» Yang Dikerjakan
Tuliskan kembali tanpa perubahan bagian berita tentang syukuran pelantikan Jokowi di Semarang, dari "SCROLL TO CONTINUE" sampai "pusat kota itu.".

» Teks yang Diberikan

Salah satu bagian acara yang menarik yaitu teleconference dengan Jokowi. Ketua Dewan Pimpinan Cabang (DPC) PDIP Kota Semarang, Hendrar Prihadi mengatakan konsep syukuran yang digelar di lapangan Pancasila itu ditujukan untuk seluruh warga bukan hanya orang-orang partai.
"Ini acara bukan untuk kader PDIP, tapi untuk seluruh masyarakat dan bisa bergabung di Simpang Lima," kata Hendrar di kantor PDAM Tirta Moedal kota Semarang, Minggu (19/10/2014).
SCROLL TO CONTINUE WITH CONTENT
Sekretaris DPC PDIP kota Semarang, Supriyadi menambahkan, ada juga acara nonton bareng pelantikan menggunakan layar lebar di lapangan yang berada di pusat kota itu.
"Selain teleconference ada juga napak tilas Jokowi," tandas Supriyadi.
Terpisah, politisi PDIP sekaligus Gubernur Jawa Tengah, Ganjar Pranowo mengatakan pihaknya mengimbau masyarakat yang ingin datang ke Jakarta untuk menyaksikan pelantikan Jokowi-JK lebih baik mengurungkan niatnya dan menggelar syukuran di daerah masing-masing.
"Ada juga masyarakat yang mau ke Jakarta. Saya bilang tidak usah, lah. Suasana di sana (Jakarta) sudah kondusif, Pak Jokowi kan sudah bertemu Pak Ical dan Pak Prabowo. Itu memunculkan sentimen bagus. Tidak perlu ke sana, berdoa di masing-masing tempat sudah baik," kata Ganjar kepada detikcom.
"Tapi saya belum tahu undangan yang di Simpang Lima bisa datang atau tidak, karena saya harus datang ke (pelantikan) Pak Jokowi," imbuhnya.
Sementara itu terkait pengamanan, Kapolrestabes Semarang, Kombes Pol Djihartono mengatakan pihaknya menyiagakan seluruh pasukan selama hari pelantikan Presiden da Wakil Presiden untuk menjaga suasana kodusif di wilayahnya.
"Siaga 1 (anggota) masuk semua," kata Djihatono kepada detikcom di Mapolrestabes Semarang.

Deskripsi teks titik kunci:
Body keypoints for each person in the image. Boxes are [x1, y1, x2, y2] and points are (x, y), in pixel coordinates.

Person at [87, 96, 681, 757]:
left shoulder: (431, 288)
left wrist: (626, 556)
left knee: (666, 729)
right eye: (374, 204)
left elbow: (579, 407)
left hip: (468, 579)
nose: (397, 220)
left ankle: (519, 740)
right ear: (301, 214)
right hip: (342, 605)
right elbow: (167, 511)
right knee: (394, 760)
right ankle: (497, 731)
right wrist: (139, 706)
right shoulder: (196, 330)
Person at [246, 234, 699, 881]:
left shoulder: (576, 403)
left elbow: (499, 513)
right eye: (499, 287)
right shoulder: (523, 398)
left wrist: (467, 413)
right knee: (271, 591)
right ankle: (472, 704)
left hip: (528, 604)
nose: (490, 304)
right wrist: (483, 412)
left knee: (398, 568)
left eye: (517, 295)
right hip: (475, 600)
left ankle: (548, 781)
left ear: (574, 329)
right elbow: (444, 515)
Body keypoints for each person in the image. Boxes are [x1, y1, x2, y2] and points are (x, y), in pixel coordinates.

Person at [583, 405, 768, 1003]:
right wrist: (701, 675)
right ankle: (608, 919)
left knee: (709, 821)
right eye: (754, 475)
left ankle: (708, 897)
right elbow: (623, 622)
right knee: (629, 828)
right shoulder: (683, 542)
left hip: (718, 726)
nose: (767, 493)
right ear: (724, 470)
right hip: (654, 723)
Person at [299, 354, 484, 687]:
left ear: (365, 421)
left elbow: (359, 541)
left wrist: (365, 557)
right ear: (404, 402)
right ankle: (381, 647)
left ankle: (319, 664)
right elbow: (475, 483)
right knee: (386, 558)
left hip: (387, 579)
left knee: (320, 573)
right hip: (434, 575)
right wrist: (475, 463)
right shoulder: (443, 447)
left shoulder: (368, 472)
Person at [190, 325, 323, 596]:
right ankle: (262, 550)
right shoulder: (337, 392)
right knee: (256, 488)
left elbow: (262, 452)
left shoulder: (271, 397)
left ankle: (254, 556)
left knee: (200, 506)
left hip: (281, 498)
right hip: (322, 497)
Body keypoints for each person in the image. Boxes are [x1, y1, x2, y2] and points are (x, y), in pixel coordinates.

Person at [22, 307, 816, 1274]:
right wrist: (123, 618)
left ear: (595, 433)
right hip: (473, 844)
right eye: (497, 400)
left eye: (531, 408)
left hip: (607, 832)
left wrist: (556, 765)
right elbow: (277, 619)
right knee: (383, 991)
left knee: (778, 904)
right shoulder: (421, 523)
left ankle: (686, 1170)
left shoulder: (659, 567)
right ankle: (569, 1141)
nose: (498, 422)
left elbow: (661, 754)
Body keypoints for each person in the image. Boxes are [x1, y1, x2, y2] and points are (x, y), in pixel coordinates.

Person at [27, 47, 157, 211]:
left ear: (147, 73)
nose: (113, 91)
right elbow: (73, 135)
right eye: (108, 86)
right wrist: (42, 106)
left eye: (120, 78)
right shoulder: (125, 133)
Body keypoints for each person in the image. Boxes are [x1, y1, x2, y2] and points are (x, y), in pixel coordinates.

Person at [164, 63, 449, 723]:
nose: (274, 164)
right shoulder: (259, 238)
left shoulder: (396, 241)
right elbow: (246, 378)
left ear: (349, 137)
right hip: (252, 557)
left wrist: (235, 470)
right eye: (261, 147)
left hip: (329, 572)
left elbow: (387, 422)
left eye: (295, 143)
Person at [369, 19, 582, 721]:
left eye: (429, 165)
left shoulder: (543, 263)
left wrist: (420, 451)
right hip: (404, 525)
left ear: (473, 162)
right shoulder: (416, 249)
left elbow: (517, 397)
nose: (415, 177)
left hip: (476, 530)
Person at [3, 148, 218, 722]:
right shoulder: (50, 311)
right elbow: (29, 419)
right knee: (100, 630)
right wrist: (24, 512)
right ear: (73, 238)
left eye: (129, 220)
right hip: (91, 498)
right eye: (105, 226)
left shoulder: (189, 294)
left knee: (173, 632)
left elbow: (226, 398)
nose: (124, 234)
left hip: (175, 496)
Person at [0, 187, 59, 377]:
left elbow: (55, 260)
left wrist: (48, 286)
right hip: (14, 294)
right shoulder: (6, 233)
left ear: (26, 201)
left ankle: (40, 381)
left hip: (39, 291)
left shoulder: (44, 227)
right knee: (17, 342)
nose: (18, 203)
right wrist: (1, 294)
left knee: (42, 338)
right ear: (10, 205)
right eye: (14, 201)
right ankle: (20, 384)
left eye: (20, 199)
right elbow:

» Penyelesaian Soal
SCROLL TO CONTINUE WITH CONTENT
Sekretaris DPC PDIP kota Semarang, Supriyadi menambahkan, ada juga acara nonton bareng pelantikan menggunakan layar lebar di lapangan yang berada di pusat kota itu.